If you have already peeked below and seen the photo of “the Ixchel Beach Club,” you may think that I am getting ready to express my disappointment; that the little shack that is Sarah’s Place is a far cry from a “Beach Club;” that somehow we felt duped. Nothing could be farther from the truth.
I wrote a piece about beautiful Puerto Morelos in our local newspaper this weekend. Because of space limitations I did not mention Sarah’s Place.
Let me just say that this simple, rustic, little shack smack in the middle of the beach was probably the highlight of our visit to Puerto Morelos. We were enchanted by its owner, Sarah, an attractive, charming lady originally from Canada; taken by her “town gossip” and impressed by her knowledge of the town and the area: its history, its people and its ecological importance* and frailness; and mellowed by her delicious blue margaritas. On top of that, and as The Times promised, we met the most interesting “expatriates” from several countries, each with an intriguing story on how and why they settled in Puerto Morelos.
Anyway, here’s the Puerto Morelos story. Hope you get the chance to visit it sometime—before it becomes just another crowded tourist destination on the Mayan Riviera.
During our annual vacation on the Yucatán Peninsula, we usually stay one week in “upscale” Cancún and one week close to the more casual Playa del Carmen. This year, after reading an article in The New York Times’ Travel section praising the charms of “What Mexico Once Was,” we set out to discover Puerto Morelos, only 20 miles south of Cancún but, as the Times appropriately put it, “a world away.”
We were somewhat apprehensive that the publicity generated by the Times’ article might have brought about some unwelcome changes in this village of about 5,000 people, the oldest port community in the Mexican Caribbean.
Not to worry. We found Puerto Morelos to be all it had been painted to be, and more. It is a delightful town that greets you with a colorful, palm-treed plaza surrounded by small, alluring restaurants and Mexican handicraft shops; a town that immediately invites you to take off your shoes and run along its wide, uncrowded, white coral sand beaches and tempts you to take even more off and jump into its clear, azure Caribbean waters; a town that summons you to explore its narrow streets lined with charming homes, small bed-and-breakfasts, a number of mom-and-pop eateries and more upscale restaurants, such as John Gray’s Kitchen and the latest addition, La Suegra de John Gray, or John Gray’s Mother-in-Law.

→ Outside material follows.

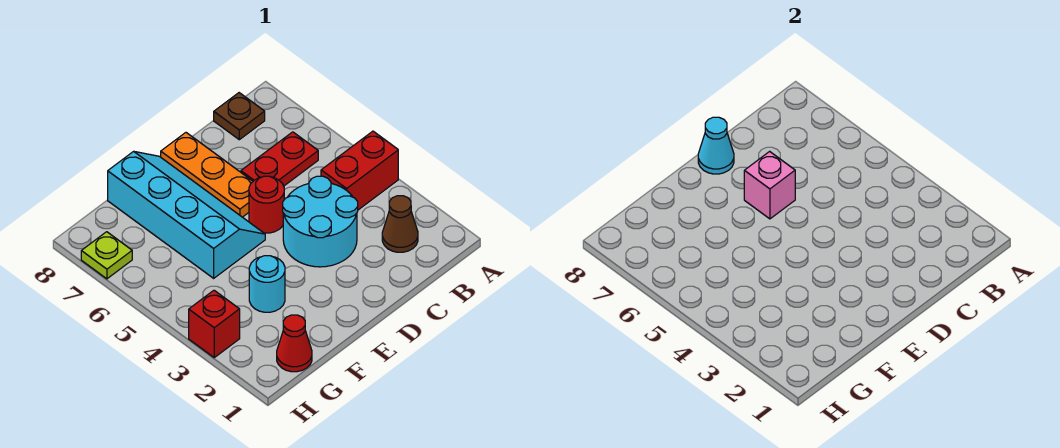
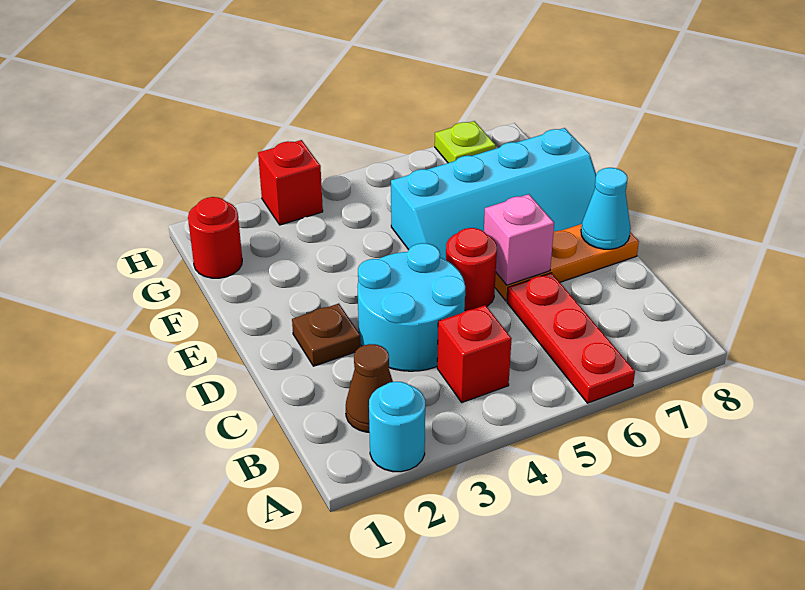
red brick A4:B4 level 1 -> red brick B4 level 1
red plate B6:C6 level 1 -> red plate A6:C6 level 1
brown plate B8 level 1 -> brown plate D2 level 1
cyan round brick F3 level 1 -> cyan round brick A2 level 1
red cone G1 level 1 -> red round brick G1 level 1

Having observed a number of locals actually fishing for lunch or dinner on Puerto Morelos’ lovely pier, we had to try the local fish and stopped at a small, simple restaurant named Pepita.
We were the only “gringos” among several local families. We ordered the house special: shrimp ceviche and grouper a la plancha. What a delicacy, and what a price! The low cost, the “old Mexico” atmosphere and, most of all, the friendly people of Puerto Morelos certainly merit the Times calling this idyllic place “almost out of another time.”
* Puerto Morelos and its adjacent beaches, waters and coral reefs are part of a Mexican government Marine-National Protected Area/National Park system—there are over 125 such protected areas in Mexico, including 11 coral reef ecosystems. This ambitious and innovative Mexican government program to conserve and protect its fragile eco-systems, relies significantly on community sense of ownership and participation.
We found Sarah to be a great asset to and representative of this approach. Her knowledge of and concern for the Puerto Morales area’s unique eco-systems were simply amazing and truly commendable.